Coordinating Minister of Economy Darmin Nasution, Minister of Finance Sri Mulyani and Minister of Communication and Informatics Rudiantara during meeting (10 Jan. 2018)

JAKARTA (TheInsiderStories) – Japanese-based Rating and Investment Information, Inc. (R & I) has raised the Sovereign Credit Rating (SCR) of the Republic of Indonesia from ‘BBB-‘ with Positive Outlook to ‘BBB’ with Outlook Stable on Wednesday (7/3).

In an official statement, R & I stated that the key factor supporting the increase of SCR is the progress of Indonesian economy, which continues to show excellent performance with low and stable inflation, well-maintained fiscal deficits, and low government debt ratio.

Indonesia’s economic resilience is also claimed to be better in facing external turbulence, reflected in the current low current account deficit and large foreign exchange reserves.

In addition, infrastructure development shows progress and the investment climate is improving. R & I also noted that the Government’s efforts in increasing tax revenues, among others, through the strengthening of tax database, which is considered quite good.

Furthermore, R & I believes that policies focusing on macroeconomic stability and a series of structural reform initiatives will continue in the midst of various political agendas, namely regional elections 2018 and legislative and presidential elections in 2019.

R & I considers that the trend of economic growth is expected to continue, inflation will be in the range of 3-4 per cent supported by prudent monetary policy, financial system stability will be maintained, the current account deficit will widen slightly in the range of 2 per cent, and the fiscal deficit will be below a 3 per cent limit to GDP.

The Governor of Bank Indonesia, Agus D.W. Martowardojo, stated this rating upgrade reaffirms international acknowledgment on Indonesia’s increasingly strong economic fundamental.

The recognition is supported by the effectiveness of Government policies and authorities in maintaining macroeconomic stability and financial system, as well as the Government’s commitment to implementing structural reforms.

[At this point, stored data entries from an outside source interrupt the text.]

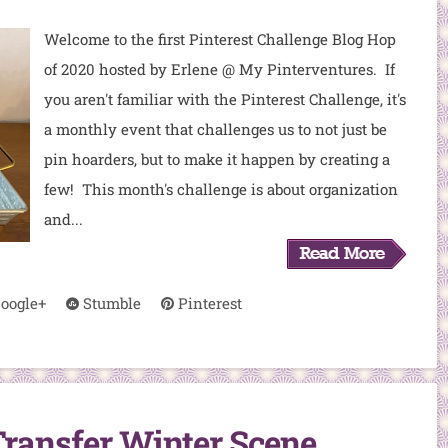
Welcome to the first Pinterest Challenge Blog Hop
of 2020 hosted by Erlene @ My Pinterventures. If
you aren't familiar with the Pinterest Challenge, it's
a monthly event that challenges us to not just be
pin hoarders, but to make it happen by creating a
few! This month's challenge is about organization
and...
oogle+
Stumble
Pinterest
ransfer Winter Scene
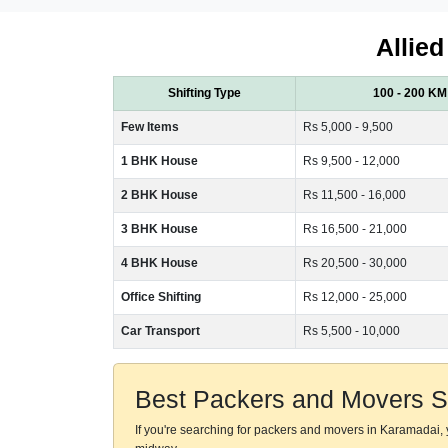
Allied
Shifting Type
100 - 200 KM
Few Items
Rs 5,000 - 9,500
1 BHK House
Rs 9,500 - 12,000
2 BHK House
Rs 11,500 - 16,000
3 BHK House
Rs 16,500 - 21,000
4 BHK House
Rs 20,500 - 30,000
Office Shifting
Rs 12,000 - 25,000
Car Transport
Rs 5,500 - 10,000
Best Packers and Movers S
If you're searching for packers and movers in Karamadai,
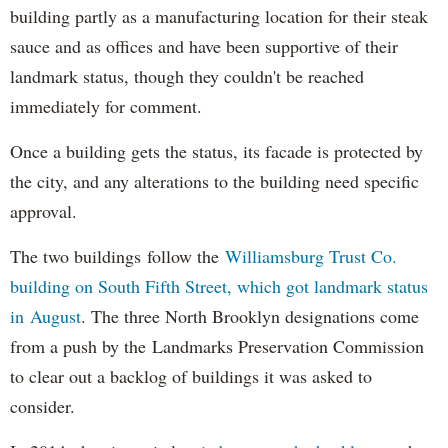
building partly as a manufacturing location for their steak
sauce and as offices and have been supportive of their
landmark status, though they couldn't be reached
immediately for comment.
Once a building gets the status, its facade is protected by
the city, and any alterations to the building need specific
approval.
The two buildings follow the
Williamsburg Trust Co.
building on South Fifth Street, which got landmark status
in August
. The three North Brooklyn designations come
from a push by the Landmarks Preservation Commission
to clear out a backlog of buildings it was asked to
consider.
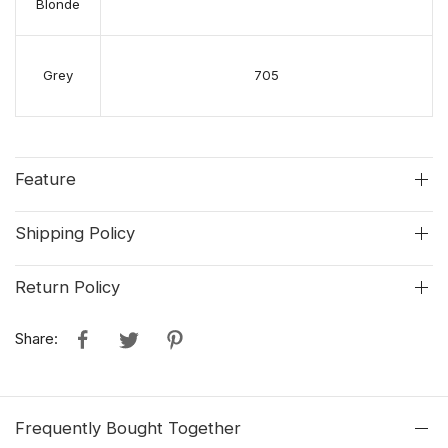
Blonde
Grey
705
Feature
Shipping Policy
Return Policy
Share:
Frequently Bought Together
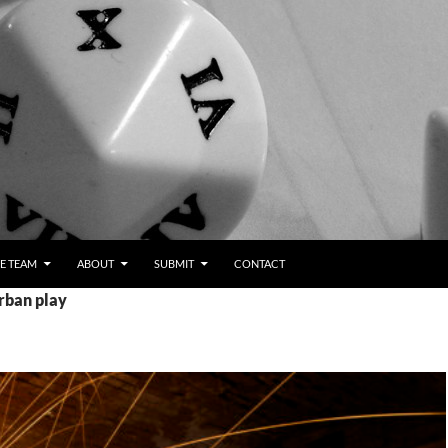
E TEAM
ABOUT
SUBMIT
CONTACT
rban play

These positive moments need to be maintained together to ensure the stability of the economy so as to support the achievement of Indonesia’s stronger, sustainable, and inclusive economic growth.

He assures the bank will continue to optimize the policy mix including taking measures to stabilize the exchange rate to match its fundamental value and efforts to deepen financial markets to maintain economic stability.